State the number of lines in the following data that include the word "پلیور", with no other text.
========================
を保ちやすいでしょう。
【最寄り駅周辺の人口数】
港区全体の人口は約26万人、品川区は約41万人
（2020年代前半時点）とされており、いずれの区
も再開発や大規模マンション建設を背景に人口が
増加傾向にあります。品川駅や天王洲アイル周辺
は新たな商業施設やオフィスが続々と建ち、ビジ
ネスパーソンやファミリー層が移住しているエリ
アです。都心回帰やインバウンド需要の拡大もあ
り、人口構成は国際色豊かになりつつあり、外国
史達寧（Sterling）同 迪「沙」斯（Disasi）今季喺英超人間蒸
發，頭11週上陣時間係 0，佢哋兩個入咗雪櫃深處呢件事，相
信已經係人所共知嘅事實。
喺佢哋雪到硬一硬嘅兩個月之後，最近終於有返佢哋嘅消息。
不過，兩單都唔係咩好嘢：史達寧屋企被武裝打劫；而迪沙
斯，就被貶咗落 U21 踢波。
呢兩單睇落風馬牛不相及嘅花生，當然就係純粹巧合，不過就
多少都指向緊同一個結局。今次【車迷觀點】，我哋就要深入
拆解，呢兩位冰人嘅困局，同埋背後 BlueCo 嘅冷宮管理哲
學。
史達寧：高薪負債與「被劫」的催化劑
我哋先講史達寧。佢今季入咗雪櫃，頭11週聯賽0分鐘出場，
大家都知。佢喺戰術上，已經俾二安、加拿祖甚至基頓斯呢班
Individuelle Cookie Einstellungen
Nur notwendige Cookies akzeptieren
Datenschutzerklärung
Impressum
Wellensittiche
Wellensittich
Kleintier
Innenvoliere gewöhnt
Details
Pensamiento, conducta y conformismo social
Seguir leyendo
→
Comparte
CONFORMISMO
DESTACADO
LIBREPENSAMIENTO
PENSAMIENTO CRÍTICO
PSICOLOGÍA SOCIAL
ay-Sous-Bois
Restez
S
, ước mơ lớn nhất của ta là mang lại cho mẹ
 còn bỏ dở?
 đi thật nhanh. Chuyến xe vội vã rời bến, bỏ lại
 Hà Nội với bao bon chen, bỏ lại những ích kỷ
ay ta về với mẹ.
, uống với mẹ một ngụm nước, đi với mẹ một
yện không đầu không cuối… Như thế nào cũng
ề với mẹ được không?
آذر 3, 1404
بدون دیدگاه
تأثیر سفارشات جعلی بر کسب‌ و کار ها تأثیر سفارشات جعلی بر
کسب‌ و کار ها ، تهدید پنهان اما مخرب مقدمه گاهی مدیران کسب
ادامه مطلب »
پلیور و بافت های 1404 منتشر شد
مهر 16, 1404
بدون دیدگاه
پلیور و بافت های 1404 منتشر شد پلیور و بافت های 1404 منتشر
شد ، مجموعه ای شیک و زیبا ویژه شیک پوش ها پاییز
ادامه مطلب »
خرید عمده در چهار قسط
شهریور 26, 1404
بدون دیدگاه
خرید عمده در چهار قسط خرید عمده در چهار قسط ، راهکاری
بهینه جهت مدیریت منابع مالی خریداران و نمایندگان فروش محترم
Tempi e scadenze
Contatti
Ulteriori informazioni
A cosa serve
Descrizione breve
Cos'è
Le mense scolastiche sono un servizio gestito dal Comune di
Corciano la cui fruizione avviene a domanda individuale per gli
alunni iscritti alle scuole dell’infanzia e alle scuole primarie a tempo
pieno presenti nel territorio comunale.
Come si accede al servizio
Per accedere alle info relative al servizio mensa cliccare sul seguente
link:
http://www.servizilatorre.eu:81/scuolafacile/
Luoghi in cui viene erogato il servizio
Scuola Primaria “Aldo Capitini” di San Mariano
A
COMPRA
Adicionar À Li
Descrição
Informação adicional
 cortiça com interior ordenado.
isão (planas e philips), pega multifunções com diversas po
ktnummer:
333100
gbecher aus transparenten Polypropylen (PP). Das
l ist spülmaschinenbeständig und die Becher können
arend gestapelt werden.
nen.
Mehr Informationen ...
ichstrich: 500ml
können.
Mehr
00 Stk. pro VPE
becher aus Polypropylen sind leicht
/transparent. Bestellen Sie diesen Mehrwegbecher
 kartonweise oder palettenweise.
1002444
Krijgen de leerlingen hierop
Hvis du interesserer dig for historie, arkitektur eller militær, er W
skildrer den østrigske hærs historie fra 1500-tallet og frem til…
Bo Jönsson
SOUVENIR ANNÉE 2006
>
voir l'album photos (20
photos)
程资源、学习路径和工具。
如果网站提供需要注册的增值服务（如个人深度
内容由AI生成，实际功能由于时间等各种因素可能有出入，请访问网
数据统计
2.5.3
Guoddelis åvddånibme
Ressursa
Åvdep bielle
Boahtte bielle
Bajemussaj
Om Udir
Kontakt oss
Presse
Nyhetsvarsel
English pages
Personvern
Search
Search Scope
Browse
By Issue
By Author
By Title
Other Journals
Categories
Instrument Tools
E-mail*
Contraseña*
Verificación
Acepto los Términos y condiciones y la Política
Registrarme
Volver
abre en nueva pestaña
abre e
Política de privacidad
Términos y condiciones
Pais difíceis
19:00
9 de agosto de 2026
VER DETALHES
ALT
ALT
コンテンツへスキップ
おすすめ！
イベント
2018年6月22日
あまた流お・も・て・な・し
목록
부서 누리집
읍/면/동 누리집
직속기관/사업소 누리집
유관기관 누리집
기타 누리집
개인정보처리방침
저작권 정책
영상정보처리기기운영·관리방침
========================
● Exercise solution
2